Discussion on: What would you use as a sortable, globally unique, ID?

View post

May I ask what the need for sorting is?
I personally don't see many reasons to sort by id, most often what people really want is sort by creation date.

Anyway, back in topic. This a tricky question because globally unique and predictable are two properties in direct clashing with each other. A solution is taking a look at Microsoft SQL Server Sequential ID, a sortable GUID.
There a couple of disadvantages:

They are not decentralized. If they were you would lose the anti-clashing capabilities of GUIDs.
They are predictable. Don't ever expose them to the public as they can lead to resource enumeration.

Basically, you may as well use BIGINT as your ids if you need sorting.

If you need to sort events on a distributed system, better use some other properties. Like timestamps.

rhymes • Sep 7 '19 • Edited

May I ask what the need for sorting is?

Sure, efficiency and convenience mostly. Let's say we use UUIDs, they work mostly well until these IDs land in a place far from your system. Someone decides to store events on S3 using the UUID as a file, suddenly you have gigabytes of events that can't sort well unless you peek inside the file to find the timestamp.

Or you grep an event log and suddenly you have to come up with a combination of bash commands in a pipe to extract both the ID and the timestamp to sort them.

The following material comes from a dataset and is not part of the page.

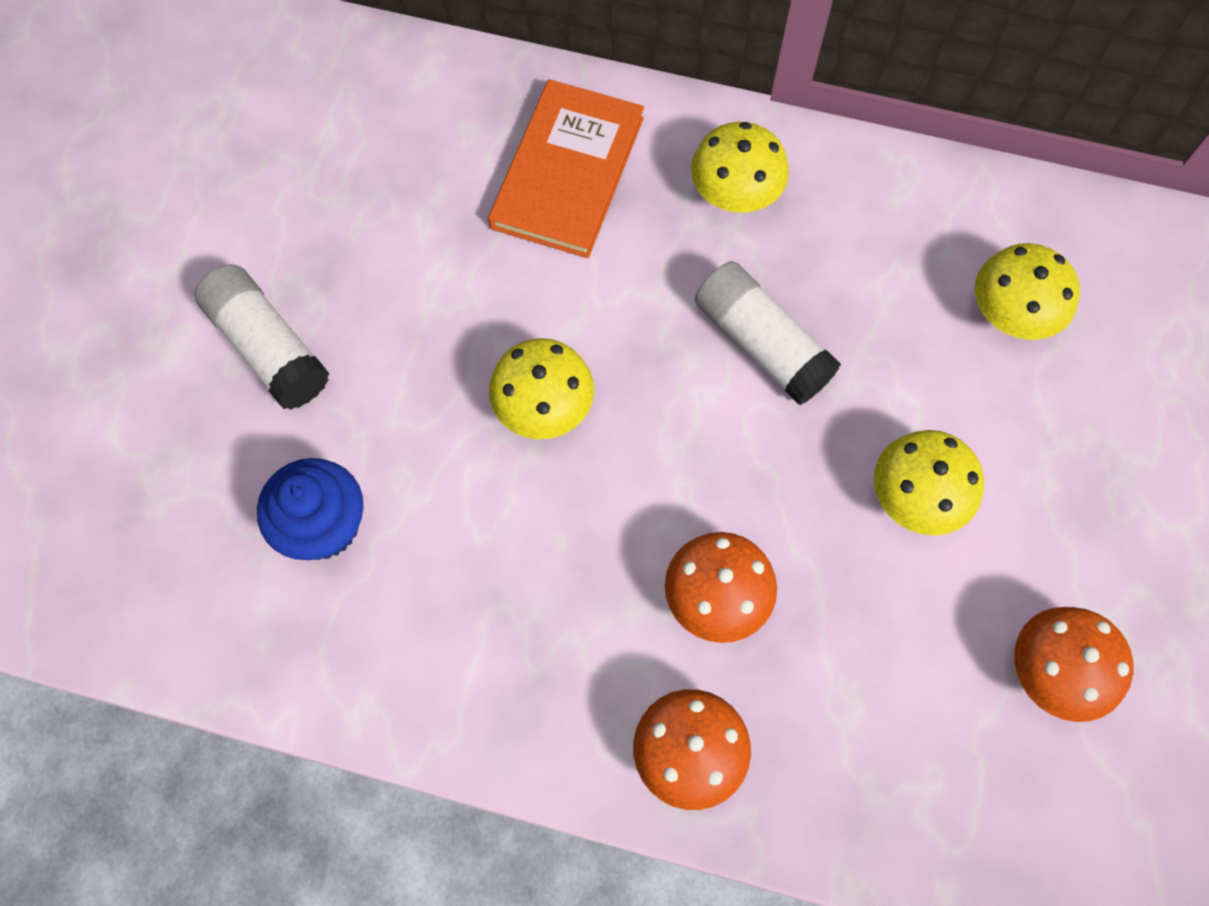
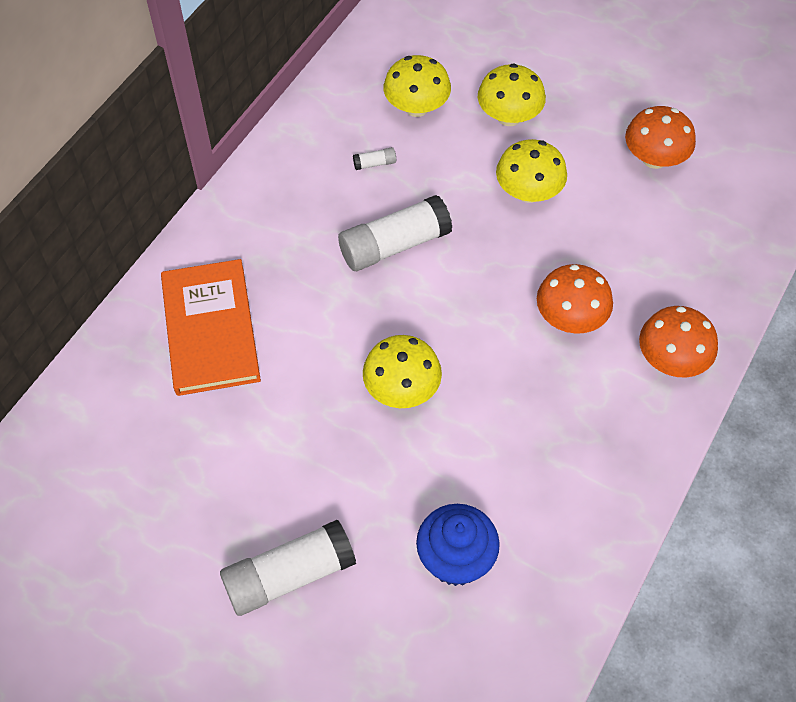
camera: 75 degrees left, 10 degrees down
(567, 172) = (210, 330): orange book -> orange book turned 45 degrees clockwise
(735, 193) = (270, 230): yellow mushroom -> yellow mushroom (509, 116)
(889, 285) = (374, 164): none -> white glue stick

Or you want to create shards out of them to group related data in different machines, UUIDs are useless for that.

In my experience UUIDs are great, until they aren't :D

The great thing about globally unique and sortable IDs is that they carry information with them. If well designed I can even deconstruct them to extract such info.

This a tricky question because globally unique and predictable are two properties in direct clashing with each other.

Not exactly true, see the examples at the end of my comment :)

A solution is taking a look at Microsoft SQL Server Sequential ID, a sortable GUID.

This definitely wouldn't work as you said, they are basically sequential as the name says.

If you need to sort events on a distributed system, better use some other properties. Like timestamps.

But timestamps are not globally unique and can be duplicate.

I'll leave you with two examples of partially sortable IDs that are also random and unique:

K-Sortable Globally Unique IDs, or ksuid, is a type of ID that has an encoded 32bit timestamp with 1 second resolution prefix and a 128bit random part as a suffix. The explanation of how Segment got there is great: A brief history of the UUID
Universally Unique Lexicographically Sortable Identifier, or ulid, this ID uses 48 bit with millisecond resolution for timestamps and 80 bits of randomness.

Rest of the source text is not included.